The present-day chapel was built by Lloret’s townsfolk through their own efforts and means in 1764, due to the devotion that this seafaring town has always had for its patron saint. This building replaced a previous one that had stood since 1354. Remains have been found from Roman times, when there must have been a settlement there. The chapel is in the typical baroque style of the second half of the 18th century. The main altar in polychrome marble with the painting of the martyrdom of the saint, are of Genoese origin. A ship-owner from Lloret who lived in Genova donated them to the town after carrying them from Italy in his ships. Above the main entrance, scenes depicting the martyrdom of Santa Cristina are sculpted in stone. The chapel houses the sacred relics of Santa Cristina, patron saint of Lloret. It also houses an important collection of ex-votos, noteworthy examples being the 18th miniature ships that decorate the main nave. Other elements worthy of mention include the paintings, the 1422 parchment, the historical archive and the panels of the old Renaissance altarpiece. The Confraternity of Santa Cristina is entrusted with the upkeep of the chapel, along with its associated traditions: the Festival of Pardons, the Procession of Santa Cristina, featuring the S’Amorra Amorra regatta, and the Square Dance or Dance of the Almorratxes (multi-spouted bottles).
The procession of 24 July
Every year, on 24 July, a maritime procession involving a large variety of boats carrying a statue and relic of Santa Cristina sails from Lloret to Santa Cristina beach, arriving together with the llaguts or rowing boats that take part in the S’Amorra Amorra regatta, a traditional competition between nine clubs that represent the ancient guilds.

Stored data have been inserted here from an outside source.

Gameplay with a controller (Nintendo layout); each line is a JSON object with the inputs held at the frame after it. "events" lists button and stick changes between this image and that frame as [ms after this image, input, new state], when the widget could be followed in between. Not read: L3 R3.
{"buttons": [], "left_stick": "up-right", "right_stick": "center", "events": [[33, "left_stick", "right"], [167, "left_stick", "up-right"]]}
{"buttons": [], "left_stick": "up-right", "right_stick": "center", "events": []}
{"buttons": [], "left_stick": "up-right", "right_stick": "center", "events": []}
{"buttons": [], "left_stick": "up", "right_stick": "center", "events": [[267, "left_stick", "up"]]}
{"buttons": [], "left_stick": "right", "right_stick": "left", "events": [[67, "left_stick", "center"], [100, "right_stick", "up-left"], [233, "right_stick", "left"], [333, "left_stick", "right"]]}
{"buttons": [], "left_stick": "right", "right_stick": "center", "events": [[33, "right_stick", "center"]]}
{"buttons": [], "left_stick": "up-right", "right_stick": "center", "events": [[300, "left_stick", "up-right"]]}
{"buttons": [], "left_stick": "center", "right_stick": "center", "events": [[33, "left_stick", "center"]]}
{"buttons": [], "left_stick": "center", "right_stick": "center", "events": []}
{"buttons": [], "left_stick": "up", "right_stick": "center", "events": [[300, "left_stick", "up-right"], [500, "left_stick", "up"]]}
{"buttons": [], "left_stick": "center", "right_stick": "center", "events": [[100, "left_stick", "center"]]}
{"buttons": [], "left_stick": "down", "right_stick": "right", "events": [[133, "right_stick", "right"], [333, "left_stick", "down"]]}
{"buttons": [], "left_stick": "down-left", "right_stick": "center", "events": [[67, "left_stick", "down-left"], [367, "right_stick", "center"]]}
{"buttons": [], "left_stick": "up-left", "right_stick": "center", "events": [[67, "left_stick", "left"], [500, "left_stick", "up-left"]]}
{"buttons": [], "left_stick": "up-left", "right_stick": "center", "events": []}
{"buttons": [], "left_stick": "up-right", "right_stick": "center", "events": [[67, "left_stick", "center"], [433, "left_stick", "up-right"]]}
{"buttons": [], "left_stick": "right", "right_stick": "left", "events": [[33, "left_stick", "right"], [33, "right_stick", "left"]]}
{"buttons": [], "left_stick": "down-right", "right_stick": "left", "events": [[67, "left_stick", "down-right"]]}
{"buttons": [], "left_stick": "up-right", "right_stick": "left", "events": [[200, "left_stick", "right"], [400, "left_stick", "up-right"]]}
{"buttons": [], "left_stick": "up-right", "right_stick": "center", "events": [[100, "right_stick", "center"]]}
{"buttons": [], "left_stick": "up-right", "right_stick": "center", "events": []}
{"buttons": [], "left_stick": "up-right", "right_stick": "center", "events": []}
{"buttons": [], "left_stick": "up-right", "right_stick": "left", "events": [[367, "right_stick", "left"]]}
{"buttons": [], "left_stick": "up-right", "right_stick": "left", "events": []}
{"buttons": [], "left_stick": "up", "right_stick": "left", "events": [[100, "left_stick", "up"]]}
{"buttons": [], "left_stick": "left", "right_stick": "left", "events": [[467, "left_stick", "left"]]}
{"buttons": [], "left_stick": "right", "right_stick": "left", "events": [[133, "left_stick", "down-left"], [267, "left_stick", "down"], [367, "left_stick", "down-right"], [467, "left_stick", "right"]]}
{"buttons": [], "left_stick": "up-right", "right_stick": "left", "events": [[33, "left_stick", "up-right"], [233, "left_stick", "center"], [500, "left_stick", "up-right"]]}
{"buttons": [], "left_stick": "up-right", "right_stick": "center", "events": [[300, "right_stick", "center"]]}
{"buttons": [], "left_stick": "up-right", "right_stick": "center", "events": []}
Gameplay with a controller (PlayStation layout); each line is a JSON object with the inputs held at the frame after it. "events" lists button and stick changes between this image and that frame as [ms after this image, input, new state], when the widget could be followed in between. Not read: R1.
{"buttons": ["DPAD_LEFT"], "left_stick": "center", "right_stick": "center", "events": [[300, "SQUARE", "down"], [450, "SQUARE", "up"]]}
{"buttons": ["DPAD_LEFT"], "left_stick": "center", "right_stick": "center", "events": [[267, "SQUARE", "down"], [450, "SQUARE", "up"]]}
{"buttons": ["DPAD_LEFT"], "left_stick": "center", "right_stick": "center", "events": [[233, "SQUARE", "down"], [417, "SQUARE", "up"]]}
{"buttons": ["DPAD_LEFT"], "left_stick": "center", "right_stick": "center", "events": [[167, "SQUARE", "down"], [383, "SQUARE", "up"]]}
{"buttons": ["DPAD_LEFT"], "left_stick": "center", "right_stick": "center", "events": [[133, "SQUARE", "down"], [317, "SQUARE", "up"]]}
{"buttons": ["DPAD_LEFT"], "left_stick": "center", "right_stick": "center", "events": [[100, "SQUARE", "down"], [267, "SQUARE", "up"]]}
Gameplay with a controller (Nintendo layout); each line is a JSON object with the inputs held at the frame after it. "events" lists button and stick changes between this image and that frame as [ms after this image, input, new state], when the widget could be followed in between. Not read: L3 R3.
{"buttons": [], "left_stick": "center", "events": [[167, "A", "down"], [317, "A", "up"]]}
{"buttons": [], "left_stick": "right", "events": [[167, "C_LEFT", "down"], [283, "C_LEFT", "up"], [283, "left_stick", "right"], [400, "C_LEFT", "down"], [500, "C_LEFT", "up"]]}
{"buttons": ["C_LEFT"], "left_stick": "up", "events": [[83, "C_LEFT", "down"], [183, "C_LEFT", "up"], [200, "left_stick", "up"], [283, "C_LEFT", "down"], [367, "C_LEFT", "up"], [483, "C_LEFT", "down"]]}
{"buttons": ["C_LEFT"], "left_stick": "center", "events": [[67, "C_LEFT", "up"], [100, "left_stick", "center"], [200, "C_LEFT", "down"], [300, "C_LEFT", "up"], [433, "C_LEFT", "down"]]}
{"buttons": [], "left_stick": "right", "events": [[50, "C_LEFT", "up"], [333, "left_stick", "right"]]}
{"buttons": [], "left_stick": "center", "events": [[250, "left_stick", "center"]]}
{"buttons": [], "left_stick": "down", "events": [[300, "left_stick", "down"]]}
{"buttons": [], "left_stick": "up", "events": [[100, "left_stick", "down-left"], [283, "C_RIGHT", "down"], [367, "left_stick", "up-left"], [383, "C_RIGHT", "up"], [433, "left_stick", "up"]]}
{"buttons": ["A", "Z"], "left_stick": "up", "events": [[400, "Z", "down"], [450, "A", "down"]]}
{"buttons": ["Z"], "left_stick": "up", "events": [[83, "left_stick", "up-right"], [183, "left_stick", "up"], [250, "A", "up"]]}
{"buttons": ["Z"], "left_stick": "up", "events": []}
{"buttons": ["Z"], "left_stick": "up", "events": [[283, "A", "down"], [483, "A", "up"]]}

The procession then follows the path up to the chapel and is composed of musicians, the statue and relic of Santa Cristina, the priest, local dignitaries, the flags of the nine rowing clubs, members or directors of the Confraternity of Santa Cristina, the obreres with the “little angels” (children) and all those accompanying them. On arriving at the chapel, a mass is held in honour of Santa Cristina and the Cant dels Goigs (a poetic composition in honour of the saint) is sung. Following the mass a traditional fisherman’s stew is served to more than a thousand people. The procession then makes its way back to Lloret Parish Church in the same way. Records show that the procession dates back to 1607.
El Ball de Plaça (Square Dance)
In the evening of 24 July, the elegantly dressed obreres (four girls chosen each year from the many that apply) dance the Square Dance with their partners. This ancient ceremonial dance is also known as the Dance of the almorratxes, a kind of glass bottle containing perfume and a white flower that the obreres smash on the ground, emulating (according to legend) a Christian girl who used this gesture to reject her Muslim suitor, at the time when the Barbary Corsairs wreaked havoc on the Catalan coast. The dance ends with the eight dancers parading around the square with their arms linked. This dance has evolved over the centuries. Historical records indicate that it dates back to 1592. The names of the first known obreres date from 1764.
The “S’amorra amorra” regatta
This regatta is a traditional competition between nine local rowing clubs that represent ancient guilds or confraternities. It consists of a race from Lloret beach to Santa Cristina beach. The crews raise their oars as they sing the Salve Regina hymn and the starting signal is given once the belfry of the Chapel of Sant Pere de Bosc, situated on a hill further inland, comes into view. The boats are assigned their starting positions in a late-night draw that takes place in the Town Hall Square on 23 July. The crews are composed of a cox and eight oarsmen who row intensely across a distance of approximately 2.5 kilometres to Santa Cristina beach. There is no winner’s trophy but simply the honour of a victory that is highly prized among the competing teams. The maritime procession already existed in the 16th century and the rowing boats carried the cortège, composed of the clergymen, dignitaries, obreres, musicians and others. “Amorrar” is the verb used to indicate that bow of a rowing boat has reached the shore. The historical “war cry” of the oarsmen was “Amorra, amorra, sa relíquia! Amorra!”. It would appear that in ancient times the winners received a lamb as a prize, which may be the origin of the present-day “stew” that is served after mass in the Plaça del Pi of the Chapel of Santa Cristina. Once the return procession to Lloret beach has been completed, a second regatta takes place with the same boats, this time with women’s crews.